Begin Provided passage
MVSFORUMS.com Forum Index MVSFORUMS.com
A Community of and for MVS Professionals
 
 FAQFAQ   SearchSearch   Quick Manuals   RegisterRegister 
 ProfileProfile   Log in to check your private messagesLog in to check your private messages   Log inLog in 

Eliminate All Duplicates in a file
Goto page 1, 2, 3  Next
 
Post new topic   Reply to topic   printer-friendly view    MVSFORUMS.com Forum Index -> Utilities
View previous topic :: View next topic  
Author Message
kolusu
Site Admin
Site Admin


Joined: 26 Nov 2002
Posts: 12369
Topics: 75
Location: San Jose

PostPosted: Thu Nov 28, 2002 12:00 pm    Post subject: Eliminate All Duplicates in a file Reply with quote

How do you eliminate duplicates if you have data shown as below?

Code:


Input file:

111111111
111111111
222222222
333333333
333333333
444444444
444444444
444444444
444444444
555555555

Output file:

222222222
555555555


Solution:

The following DFSORT/ICETOOL Jcl will do the trick for you.If you have syncsort at your shop then change the PGM name to Synctool.
End Provided passage
### Tasks
1) In the thread on eliminating duplicates, what should the program name be changed to at a shop that has Syncsort?
2) Continue the thread on eliminating duplicates from the point where it ends.
Begin Extracted entries
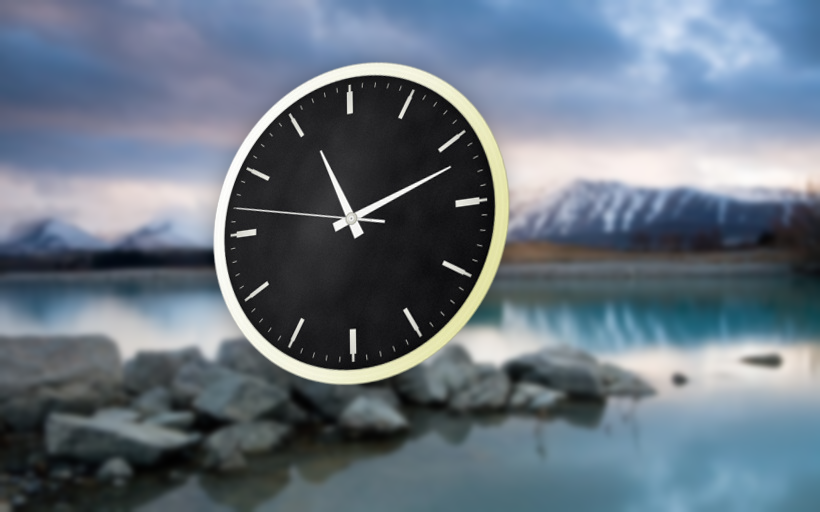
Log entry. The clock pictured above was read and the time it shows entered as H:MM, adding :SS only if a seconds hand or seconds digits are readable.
11:11:47
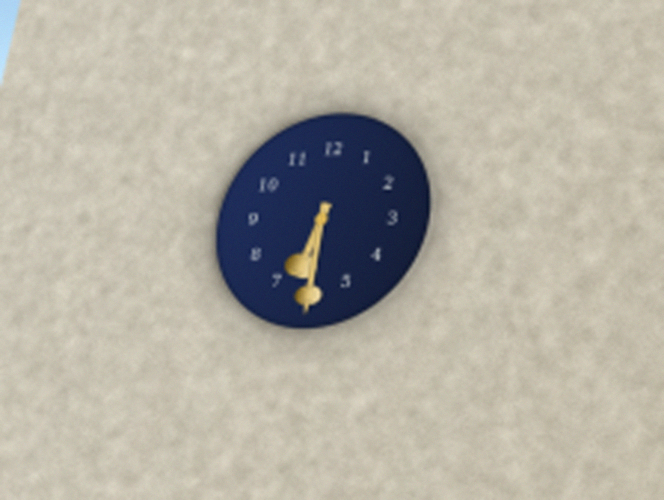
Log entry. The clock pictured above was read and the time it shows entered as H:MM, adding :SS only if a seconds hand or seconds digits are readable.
6:30
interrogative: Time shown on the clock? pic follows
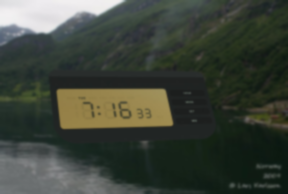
7:16
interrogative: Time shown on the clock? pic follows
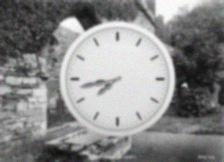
7:43
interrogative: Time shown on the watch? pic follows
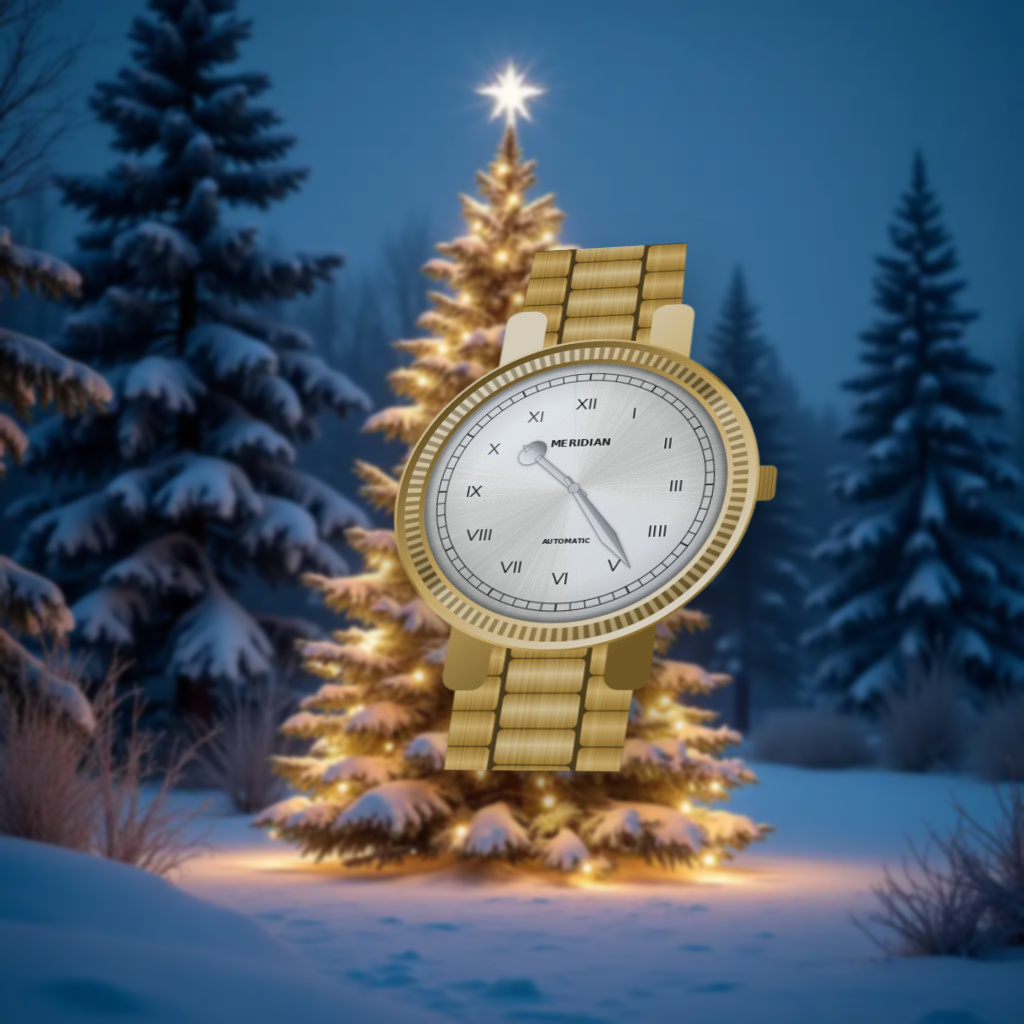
10:24
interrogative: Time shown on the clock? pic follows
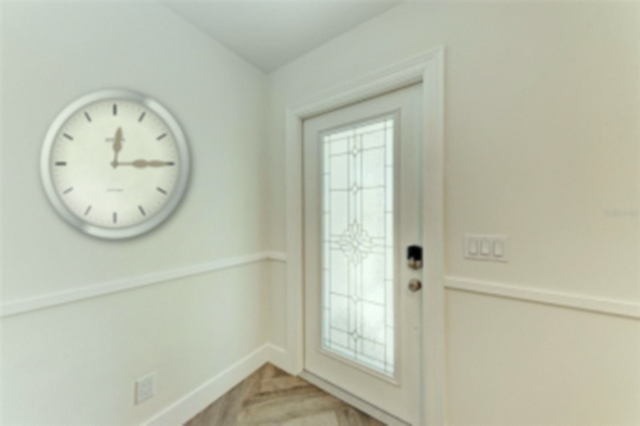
12:15
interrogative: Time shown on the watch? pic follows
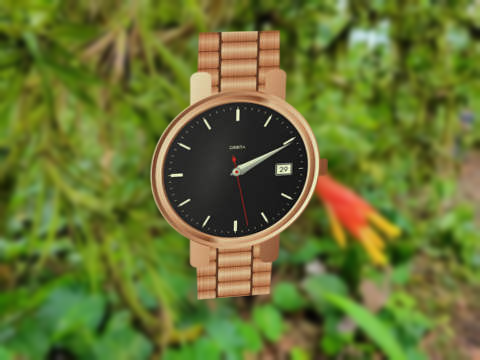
2:10:28
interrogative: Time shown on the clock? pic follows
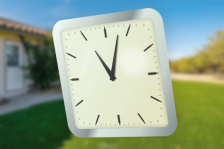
11:03
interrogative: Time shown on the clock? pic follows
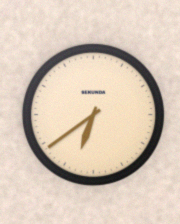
6:39
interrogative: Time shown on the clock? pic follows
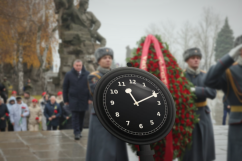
11:11
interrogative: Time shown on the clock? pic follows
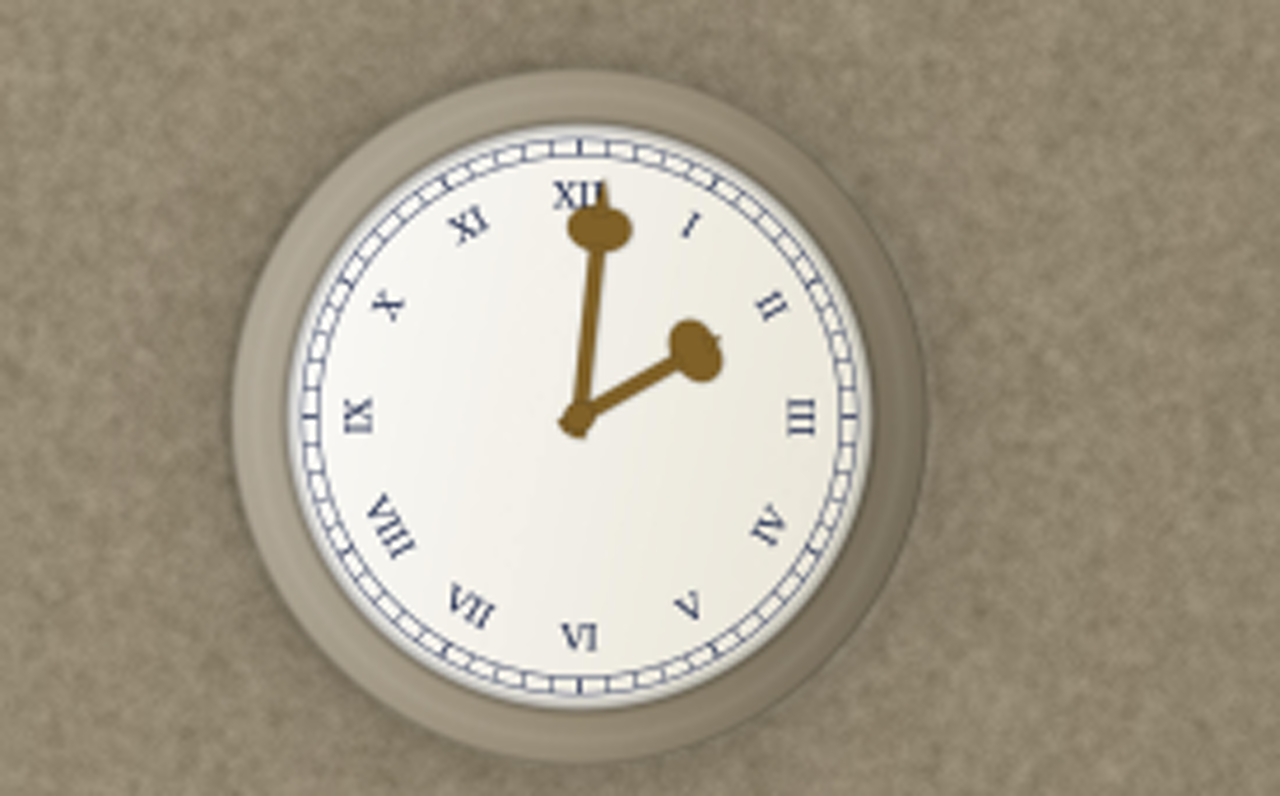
2:01
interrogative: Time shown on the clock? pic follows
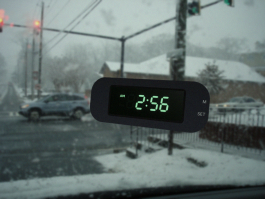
2:56
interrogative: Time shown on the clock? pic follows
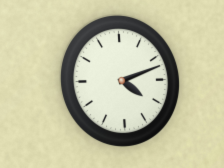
4:12
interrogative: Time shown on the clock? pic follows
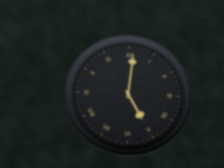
5:01
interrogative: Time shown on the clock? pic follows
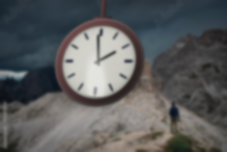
1:59
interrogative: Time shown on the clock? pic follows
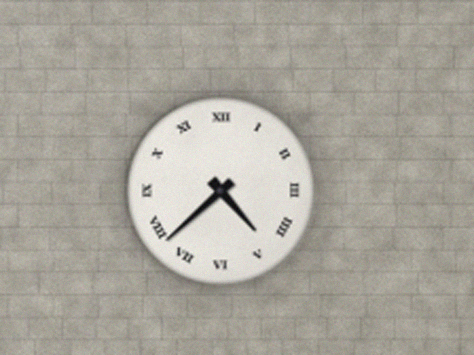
4:38
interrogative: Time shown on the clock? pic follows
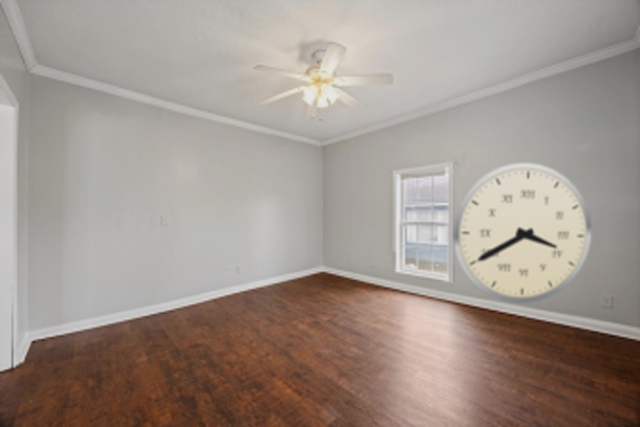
3:40
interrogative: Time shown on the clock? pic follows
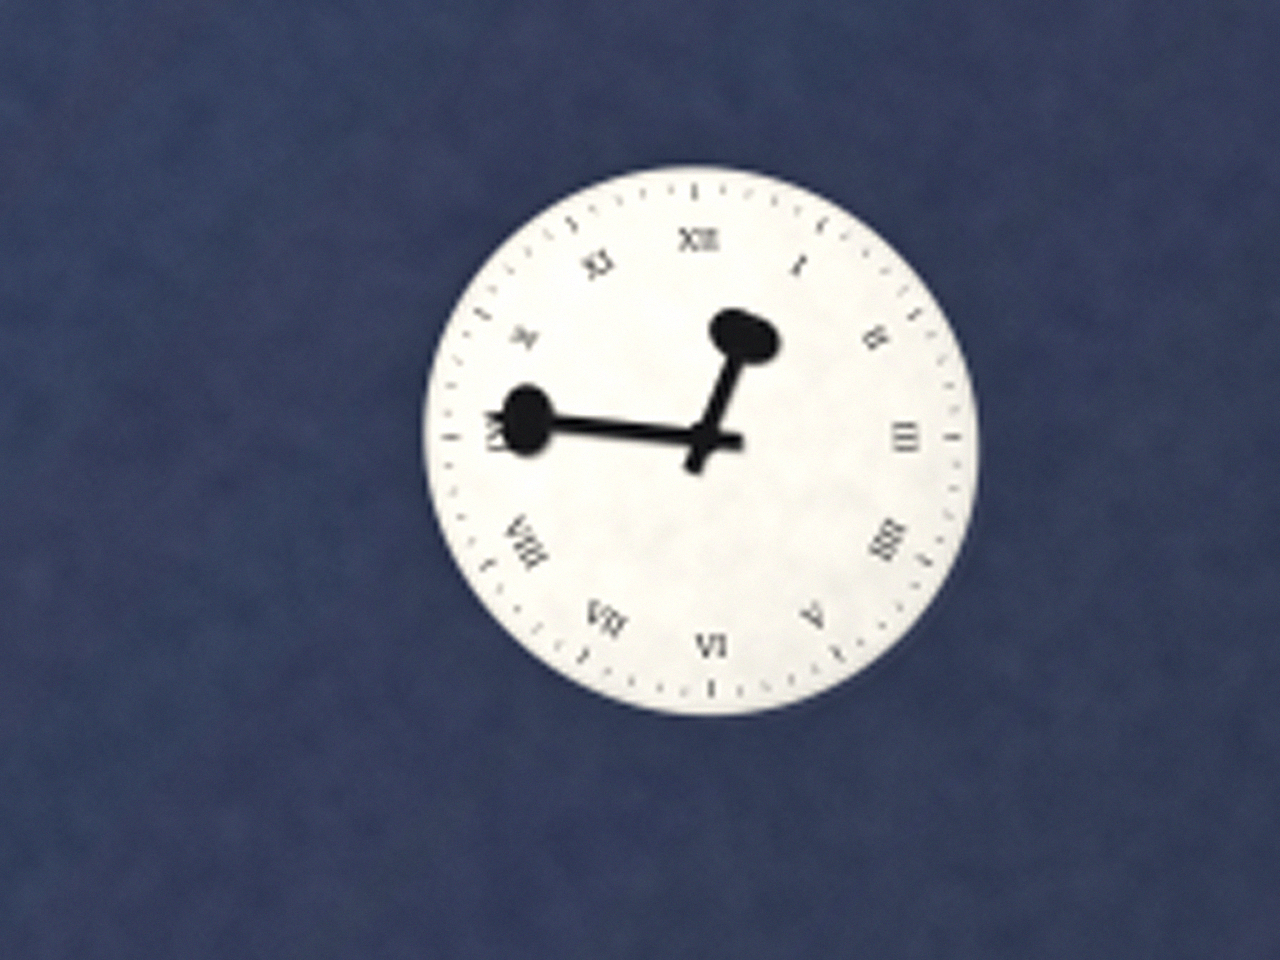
12:46
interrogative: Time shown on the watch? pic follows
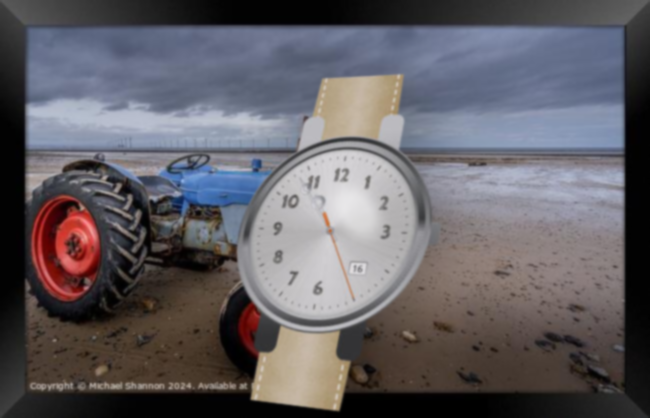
10:53:25
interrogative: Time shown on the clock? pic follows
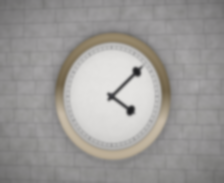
4:08
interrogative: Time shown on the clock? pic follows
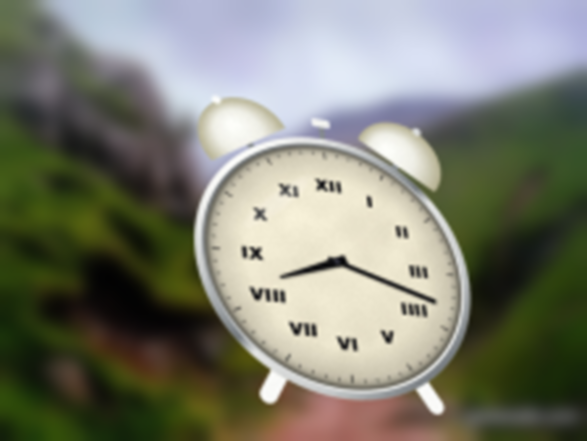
8:18
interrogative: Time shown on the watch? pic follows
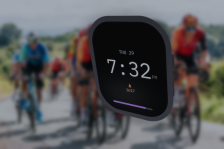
7:32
End Extracted entries
### Exercise answers
1) Synctool

2)
Code:

//STEP0100 EXEC PGM=ICETOOL
//*
//TOOLMSG  DD SYSOUT=*
//DFSMSG   DD SYSOUT=*       
//IN       DD DSN=Input DSN with Dups,DISP=SHR
//OUT      DD DSN=xxxxxx.UNIQUE.DATA,
//            DISP=(NEW,CATLG,DELETE),
//            SPACE=(CYL,(50,25),RLSE),
//            UNIT=SYSDA
//TOOLIN   DD *
  SELECT FROM(IN) TO(OUT) ON(1,9,CH) NODUPS
/*


For more information on DFSORT's ICETOOL, see:

http://publibz.boulder.ibm.com/cgi-bin/bookmgr_OS390/BOOKS/ICE1CA10/6.0?DT=20050120082820
Back to top
View user's profile Send private message Send e-mail Visit poster's website
Himesh
CICS Forum Moderator
CICS Forum Moderator


Joined: 20 Dec 2002
Posts: 80
Topics: 21
Location: Chicago

PostPosted: Thu Dec 26, 2002 2:47 am    Post subject: Reply with quote

For people more familiar with SORT

Code:

//STEP010  EXEC PGM=SORT                             
//SORTIN   DD  DSN=file1,DISP=SHR       
//SORTOUT  DD  DSN=&&TEMP,DISP=(NEW,PASS,DELETE),         
//         SPACE=(TRK,(2,2)),DCB=(LRECL=80,RECFM=FB)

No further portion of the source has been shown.